Decía San Agustín «Ama y haz lo que quieras», pero no cualquier amor, sino el verdadero el que se demuestra con la vida y el servicio, con la entrega y la renuncia, con el bien del otro o el bien común para todos. El Amor que da todo el valor a la vida humana y la dignifica. Necesitamos la sabiduría del Amor para discernir el bien del mal y actuar en consecuencia. Que el Amor verdadero sea el guíe nuestras acciones, oremos, interioricemos y meditemos siempre sobre ese amor como referencia para saber cuándo estamos haciendo el bien o cuándo el mal se ha apoderado de nosotros aunque esté vestido de colores aparentes y falsos.
Escuchemos la voz de Dios en nuestro corazón y actuemos en consecuencia. Meditemos pues bien nuestras decisiones, lo que decimos y hacemos y seamos coherentes con lo que creemos y no juzguemos marcando a los demás lo que tienen que hacer o no hacer. Ayudemos en todo caso a seguir siempre el bien que habita en cada uno, la conciencia formada y apoyada en la Verdad y tomemos a la Iglesia como Madre y maestra que nos ayuda a buscar y encontrar esa verdad frente a las propuestas falsas del ambiente o el todo vale.
Feliz semana y un abrazo, Paco
Lectura del santo evangelio según san Mateo 5, 17-37
En aquel tiempo, dijo Jesús a sus discípulos:
«No creáis que he venido a abolir la Ley y los profetas: no he venido a abolir, sino a dar plenitud.
En verdad os digo que antes pasarán el cielo y la tierra que deje de cumplirse hasta la última letra o tilde de la ley.
El que se salte uno sólo de los preceptos menos importantes, y se lo enseñe así a los hombres será el menos importante en el reino de los cielos.
Pero quien los cumpla y enseñe será grande en el reino de los cielos.
Porque os digo que si vuestra justicia no es mayor que la de los escribas y fariseos, no entraréis en el reino de los cielos.
Habéis oído que se dijo a los antiguos: “No matarás”, y el que mate será reo de juicio.
Pero yo os digo: todo el que se deja llevar de la cólera contra su hermano será procesado. Y si uno llama a su hermano “imbécil”, tendrá que comparecer ante el Sanedrín, y si lo llama “necio”, merece la condena de la “gehenna” del fuego.
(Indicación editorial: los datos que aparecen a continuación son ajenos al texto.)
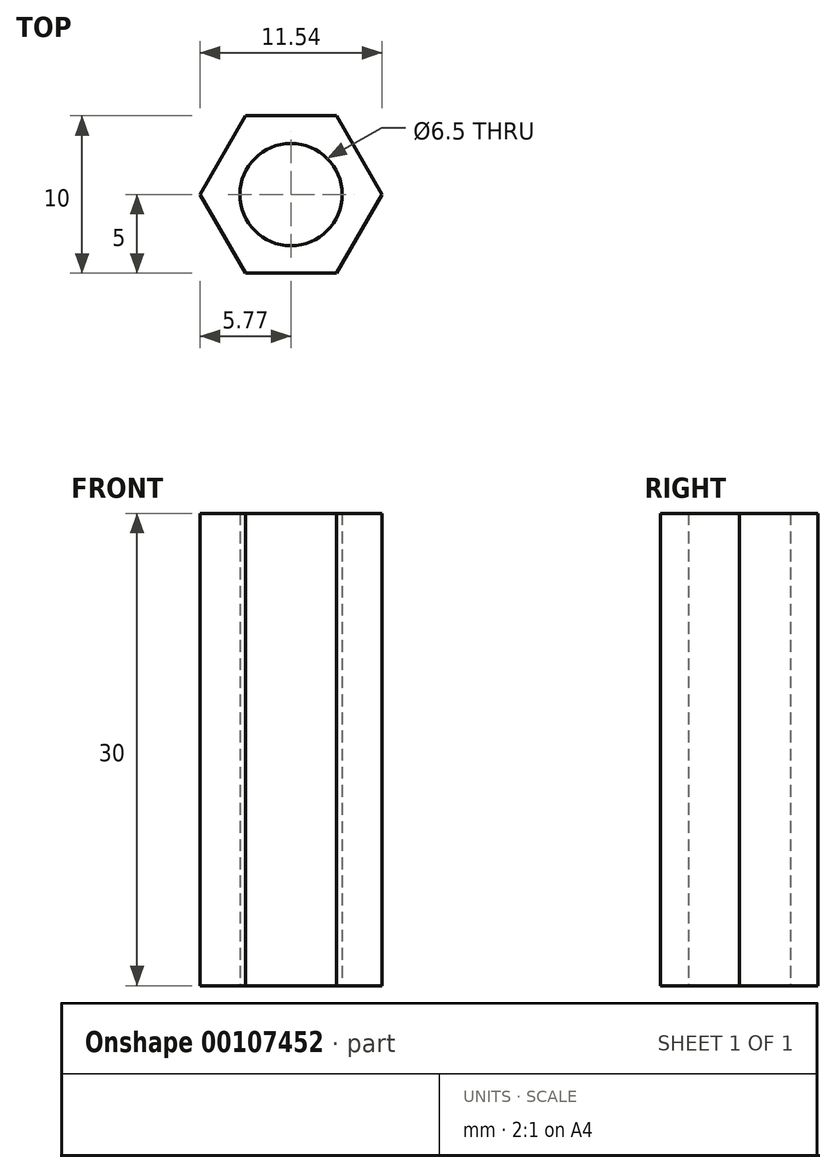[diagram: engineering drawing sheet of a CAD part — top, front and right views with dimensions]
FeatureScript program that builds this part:
annotation { "Feature Type Name" : "Feature", "Feature Type Description" : "" }
export const myFeature = defineFeature(function(context is Context, id is Id, definition is map)
    precondition{}
    {
        {
            var Q0;
            Q0=qCreatedBy(makeId("Top.planeOp"),FACE);
            var sketch = newSketch(context, id + "F0", { "sketchPlane" : qUnion([Q0])});
            skCircle(sketch, "E0.cCircle", {"center": v(0, 0) * mm, "radius": 5 * mm, "construction": true});
            skLineSegment(sketch, "E0.0", {"start": v(2.89, -5) * mm, "end": v(-2.89, -5) * mm});
            skLineSegment(sketch, "E0.1", {"start": v(-2.89, -5) * mm, "end": v(-5.77, 0) * mm});
            skLineSegment(sketch, "E0.2", {"start": v(-5.77, 0) * mm, "end": v(-2.89, 5) * mm});
            skLineSegment(sketch, "E0.3", {"start": v(-2.89, 5) * mm, "end": v(2.89, 5) * mm});
            skLineSegment(sketch, "E0.4", {"start": v(2.89, 5) * mm, "end": v(5.77, 0) * mm});
            skLineSegment(sketch, "E0.5", {"start": v(5.77, 0) * mm, "end": v(2.89, -5) * mm});
            skPoint(sketch, "E0.0.midPoint", {"position": v(0, -5) * mm});
            skCircle(sketch, "E1", {"center": v(0, 0) * mm, "radius": 3.25 * mm});
            skSolve(sketch);
        }
        {
            var Q0;
            Q0=makeQuery(id+"F0.imprint","IMPRINT",FACE,{"disambiguationData":[TD([[makeQuery(id+"F0.imprint","IMPRINT",EDGE,{"derivedFrom":sQuery(id+"F0.wireOp",EDGE,"E0.0")}),-1.0]])]});
            extrude(context, id + "F1", {"entities" : qUnion([Q0]), "endBound" : BoundingType.SYMMETRIC, "depth" : 30 * mm});
        }
    });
Por tanto, si cuando vas a presentar tu ofrenda sobre el altar, te acuerdas allí mismo de que tu hermano tiene quejas contra ti, deja allí tu ofrenda ante el altar y vete primero a reconciliarte con tu hermano, y entonces vuelve a presentar tu ofrenda. Con el que te pone pleito, procura arreglarte enseguida, mientras vais todavía de camino, no sea que te entregue al juez, y el juez al alguacil, y te metan en la cárcel. En verdad te digo que no saldrás de allí hasta que hayas pagado el último céntimo. Habéis oído que se dijo:
“No cometerás adulterio”.
Pero yo os digo: todo el que mira a una mujer deseándola, ya ha cometido adulterio con ella en su corazón.
Si tu ojo derecho te induce a pecar, sácatelo y tíralo. Más te vale perder un miembro que ser echado entero en la “gehenna”.
Si tu mano derecha te induce a pecar, córtatela y tírala, porque más te vale perder un miembro que ir a parar entero a la “gehenna”.
Se dijo: “El que se repudie a su mujer, que le dé acta de repudio.” Pero yo os digo que si uno repudia a su mujer -no hablo de unión ilegítima- la induce a cometer adulterio, y el que se casa con la repudiada comete adulterio.
También habéis oído que se dijo a los antiguos: “No jurarás en falso” y “Cumplirás tus juramentos al Señor”.
Pero yo os digo que no juréis en absoluto: ni por el cielo, que es el trono de Dios; ni por la tierra, que es estrado de sus pies; ni por Jerusalén, que es la ciudad del Gran Rey. Ni jures por tu cabeza, pues no puedes volver blanco o negro un solo cabello. Que vuestro hablar sea sí, sí, no, no. Lo que pasa de ahí viene del Maligno».